Their performances at the World Equestrian Festival in Aachen, the world’s premier horse show, was top notch and consistent–fifth in the Nations Cup Grand Prix, third in the Grand Prix Special and a breakout runner-up to champion Isabell Werth and Emilio in the Grand Prix Freestyle.
The world ranking for the pair, No. 31 now, will be boosted by the time of the WEG.
Steffen Peters, German-born but who has embraced the California lifestyle, rode Rosamunde in the mare’s first American team this year, in Nations Cups at Rotterdam and Aachen, Germany.
Steffen has been the most successful American rider for the past quarter century–four Olympics for team bronze in 1996 and 2016; three World Equestrian Games on three different horses for team bronze in 2006 and two individual bronzes in 2010, and five World Cup Finals including the 2009 title, only the second time it was won by an American.
He has also captured eight national titles on five different horses.
Most of the horses have been owned by Four Winds Farm of Akiko Yamazaki and Jerry Yang, including Ravel on which Steffen won the 2009 World Cup and became the first American pair to enter the “80% Club.” Other horses have included Legolas that Steffen rode at the 2014 world championships and on the 2016 Olympic bronze medal team.
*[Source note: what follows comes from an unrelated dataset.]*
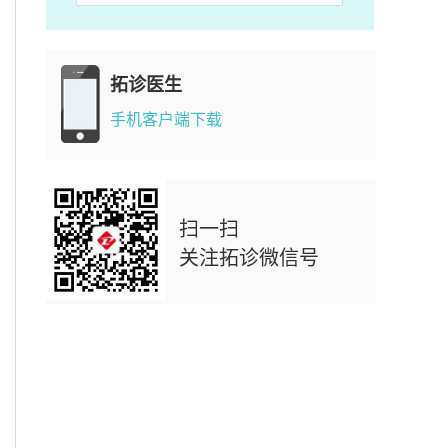
拓诊医生
手机客户端下载
扫一扫
关注拓诊微信号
He won team bronze on Udon in his first Olympics, at Atlanta in 1996. Four Winds owns both Rosamunde, on which he is ranked 26th in the world, and Suppenkasper that was bought in 2017 as a prospect for the 2020 Tokyo Olympics.
Dressage competition at the Tryon International Equestrian Center is:
Sept. 12/13–Grand Prix–team competition and individual qualifier;
Sept. 14–Grand Prix Special–Individual competition, and
Sept. 16–Grand Prix Freestyle–individual final.
The United States’ record in the championships: 1990 inaugural WEG in Stockholm, no medals; 1994 Den Haag, Netherlands team bronze (Kathleen Raine/Avontuur, Robert Dover/Devereaux, Gary Rockwell/Suna, Carol Lavell/Gifted); 1998 Rome, no medals; 2002 Jerez, Spain team silver (Debbie McDonald/Brentina, Lisa Wilcox/Relevant, Sue Blinks/Flim Flam, Günter Seidel/Nikolaus 7); 2006 Aachen, Germany team bronze (Leslie Morse/Tip Top 962, Günter Seidel/Aragon, Steffen Peters/Floriano, Debbie McDonald/Brentina); 2010 Lexington, Kentucky two individual bronze (Steffen Peters/Ravel); 2014 Normandy, France no medals.